## begin EXTRACT

Project Union is due to commence construction in 2026 and needs to consider the costs and proposed changes to the network to enable it to transport Hydrogen. Whilst the consideration of the hydrogen backbone route and approach is being undertaken through the Project Union PreFEED, the asset design needs to be reviewed to provide the evidence required by the HSE. The NTS has been designed for natural gas transportation, when designing new hydrogen networks there are differences in the approach that need to be considered to determine the safety of using the network as is and the cost associated to including hydrogen network elements.
The outcome of this project will inform whether our current network can be directly used with hydrogen or is additional elements are required to ensure safety and optimised operation. Consideration of network resilience will also be made when considering asset capability.
Benefits
Understanding risks and costs associated to moving the natural gas network elements to meet the hydrogen network design.
Enabling comparison and identification of any additional aspects required on the NTS network when repurposing the network from natural gas to hydrogen.
Understanding of the scale of work required to update NGT operational network and their resilience for hydrogen
The project has the potential to influence future decision-making and support the delivery and development of Project Union.
A proposed risk/cost model which can be taken forward to gathering the required evidence to update documents (Phase 2)
Supporting update policies and procedures for hydrogen, which will enable safe operation and maintenance of the NTS.
Learnings
Outcomes
For safe operation of a hydrogen network, the general principles of system isolation for hydrogen and natural gas similar as they focus on managing risk to a level of “As Low As Reasonably Possible” (ALARP). Best practice for the isolation of plant is provided by the Health and Safety Executive (HSE) in Health and Safety Guidance (HSG) 253.

## end EXTRACT

• BRIEF A
Reproduce the part of the Project Union text above word for word, starting at "The outcome of" and ending at "hydrogen network design.".
• BRIEF B
In the Project Union text above, when is Project Union due to begin construction?

## begin PROVIDED RECORDS

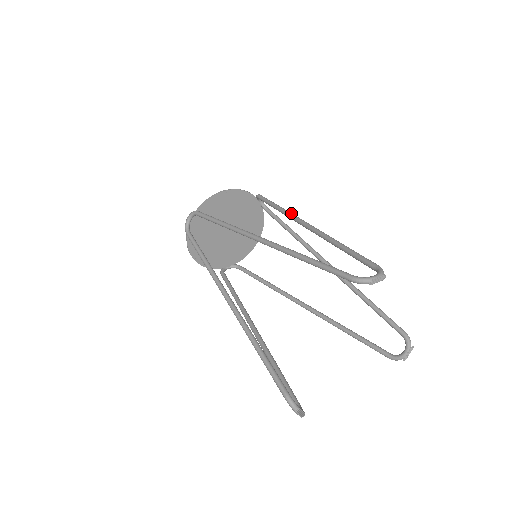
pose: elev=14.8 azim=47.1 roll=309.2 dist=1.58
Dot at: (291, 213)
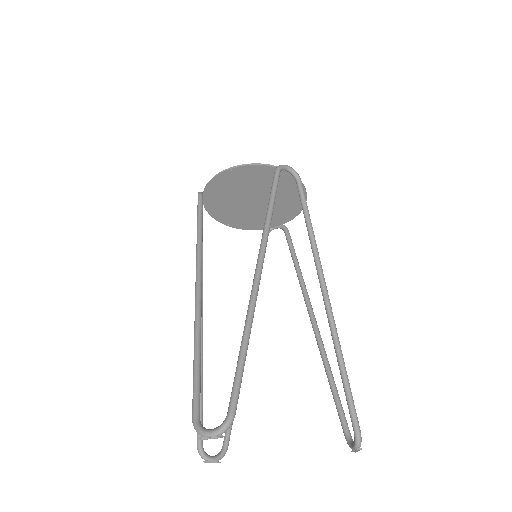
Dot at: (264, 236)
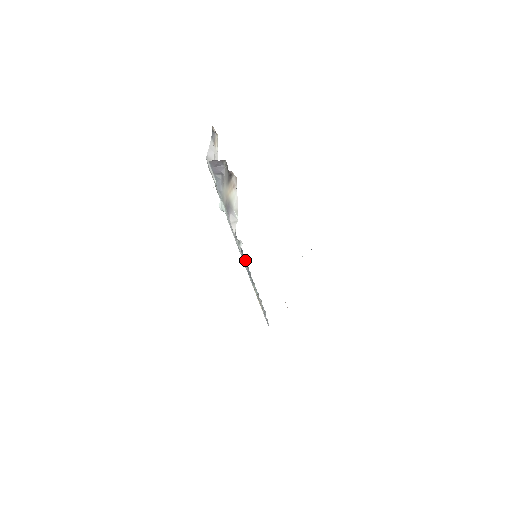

## end PROVIDED RECORDS
## begin PROVIDED RECORDS

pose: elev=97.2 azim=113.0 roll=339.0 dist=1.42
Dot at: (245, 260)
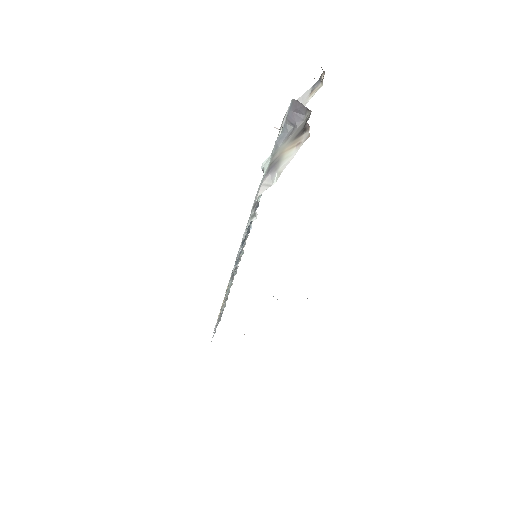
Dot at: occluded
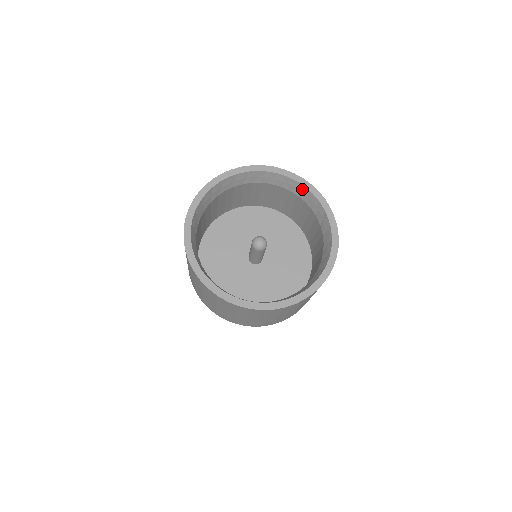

## end PROVIDED RECORDS
## begin PROVIDED RECORDS

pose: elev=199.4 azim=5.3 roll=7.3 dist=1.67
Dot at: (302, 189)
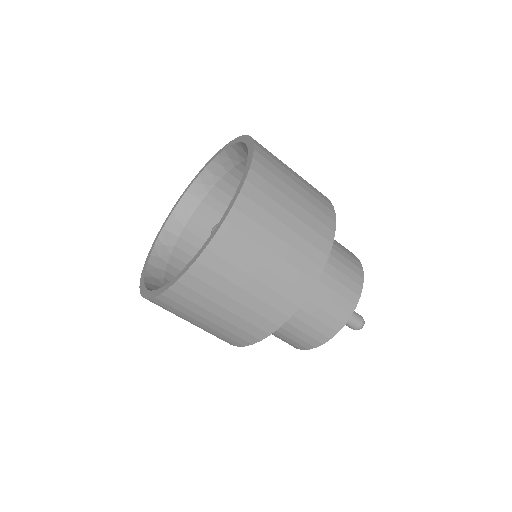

## end PROVIDED RECORDS

• COMPLETE OUTPUT A
The outcome of this project will inform whether our current network can be directly used with hydrogen or is additional elements are required to ensure safety and optimised operation. Consideration of network resilience will also be made when considering asset capability.
Benefits
Understanding risks and costs associated to moving the natural gas network elements to meet the hydrogen network design.

• COMPLETE OUTPUT B
In 2026.